Back when I used to hunt, I found that when it came to scope magnification, I very seldom used any power higher than 6x — usually 5x — because the loss of field-of-vision made target acquisition very problematic. You see, it may be easy to spot your prey with the naked eye, but when you to try to find it again by looking through a scope set to 15x magnification, sometimes all you see is an aperture filled with leaves, grass or still worse, hair.
Also, those big-ass 5-35x56mm scopes are heavy, Bubba, which is fine if you’re benchresting but a lot less desirable when you have to lug the extra weight atop a serious hunting rifle.
Less, in scope terms, is often a lot better than more — whether in terms of weight or magnification.
So I saw this newcomer to the hunting scene with something akin to pleasure:
Burris Fullfield 2-8×35: The Do-Anything Hunting Scope

Let me tell you, I really like the look of this one: small, compact, and it may be the perfect choice for hunters on a budget.
I’m a huge fan of Burris Fullfield scopes — I’ve owned about half a dozen of the things over the years — because I always found them a perfect compromise between quality, performance and reliability. Sure, there are better scopes, but you’re going to pay a hell of a lot more than $160 or $190 (for the plex and illuminated variants, respectively) to get not much further up the quality curve.
Right now, I don’t have a need for one because my scope needs (for the .22 rifles anyway) are doing just fine. But if one of them were to break or go sour on me, this new Burris would probably be at the top of the replacement list, you betcha.
I really like a couple of the new business-friendly laws signed by TexGov Abbott this week, particularly this one:
Abbott also signed into law HB 2464, which prevents local municipalities from imposing regulations on certain home-based businesses.
I was stung by this one myself several years ago. Even though Plano is a very business-friendly town (hence all the corporations headquartered there), there were a couple of regs which made it difficult for a home-based business to operate — especially when related to late-night deliveries (“noise abatement”) and so on. (We frequently used FedEx’s 3am pickup service, for instance, because of deadline issues.)
And frankly, anything which makes it easier and less costly for businesses to open and set up operations is A Good Thing because #Capitalism.

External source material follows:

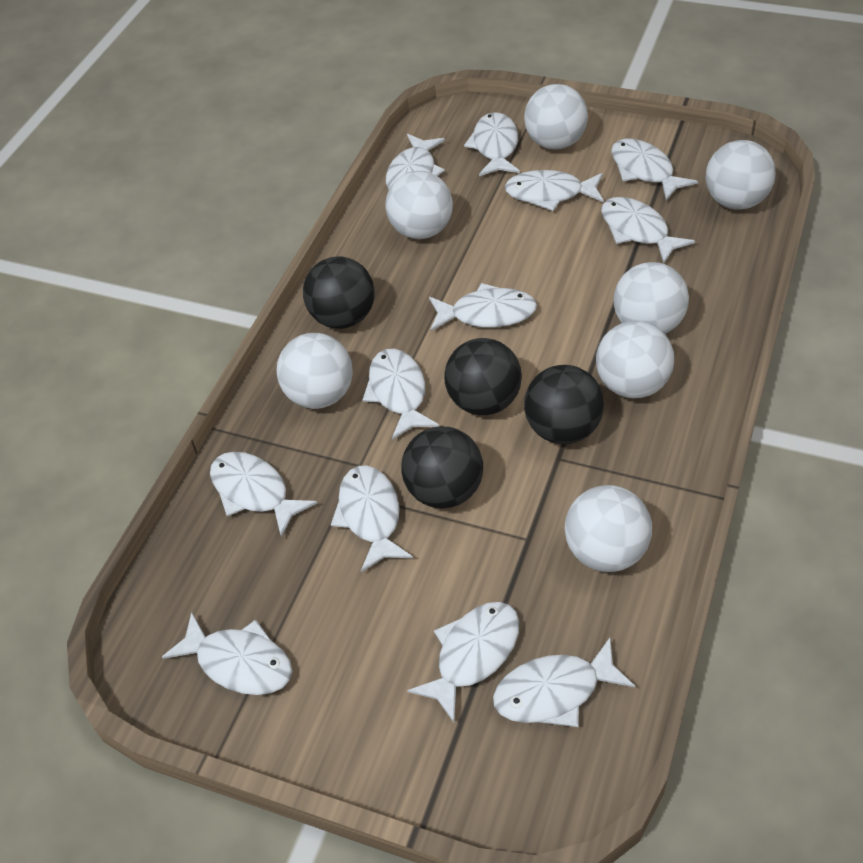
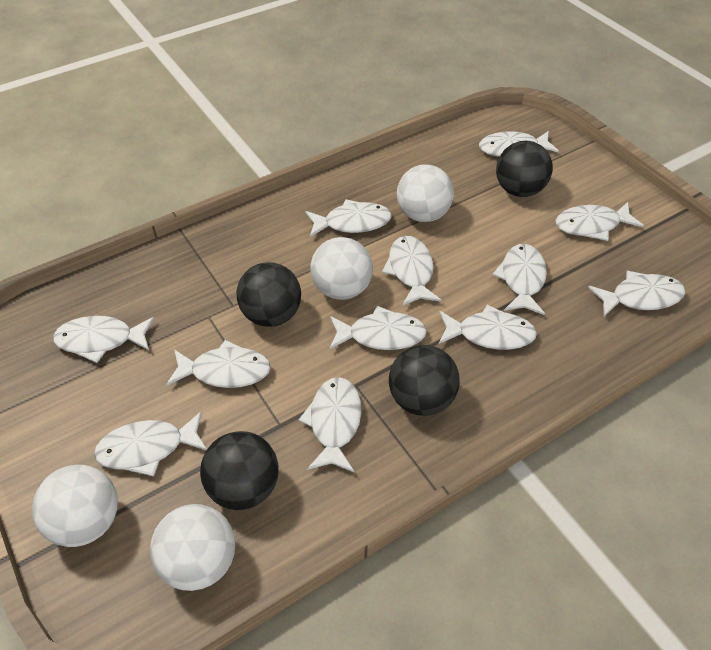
white ball: 7 -> 4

Your suggestions in Comments.

From Chicago, no less. Read it all, but here’s the executive summary:
Just 18 minutes before the shooting, around 10:30 p.m., a gunman robbed a man near the corner of Fulton and Kilpatrick in Austin and drove off with the victim’s gray 2025 Toyota Corolla, according to a preliminary CPD report.
At approximately 10:43 p.m., two women were robbed at gunpoint in the 2500 block of West Haddon in Humboldt Park. The victims, both 27, told police they were outside when a car pulled up, and a man exited the vehicle with a firearm, a CPD spokesperson said. The man demanded their valuables and fled with the victims’ purses, phones, and wallets.
For his third and final act, the robber steered the hijacked Toyota onto the 1400 block of North Artesian at 10:48 p.m. He decided to try to rob a 36-year-old concealed carry holder who was unloading a vehicle on the block, according to CPD.
As the robber displayed a gun and demanded the victim’s property, the victim drew his own firearm and shot the robber multiple times in the chest and head. EMS transported the robber to Stroger Hospital, where he was pronounced dead.
I’ve heard of the “three strikes” principle, but this one takes the cake. Clearly, our little 18-year-old choirboy played his property redistribution game just one time too many.
And if you didn’t get the giggles at the “multiple shots to the chest and head” thing, we can’t be friends.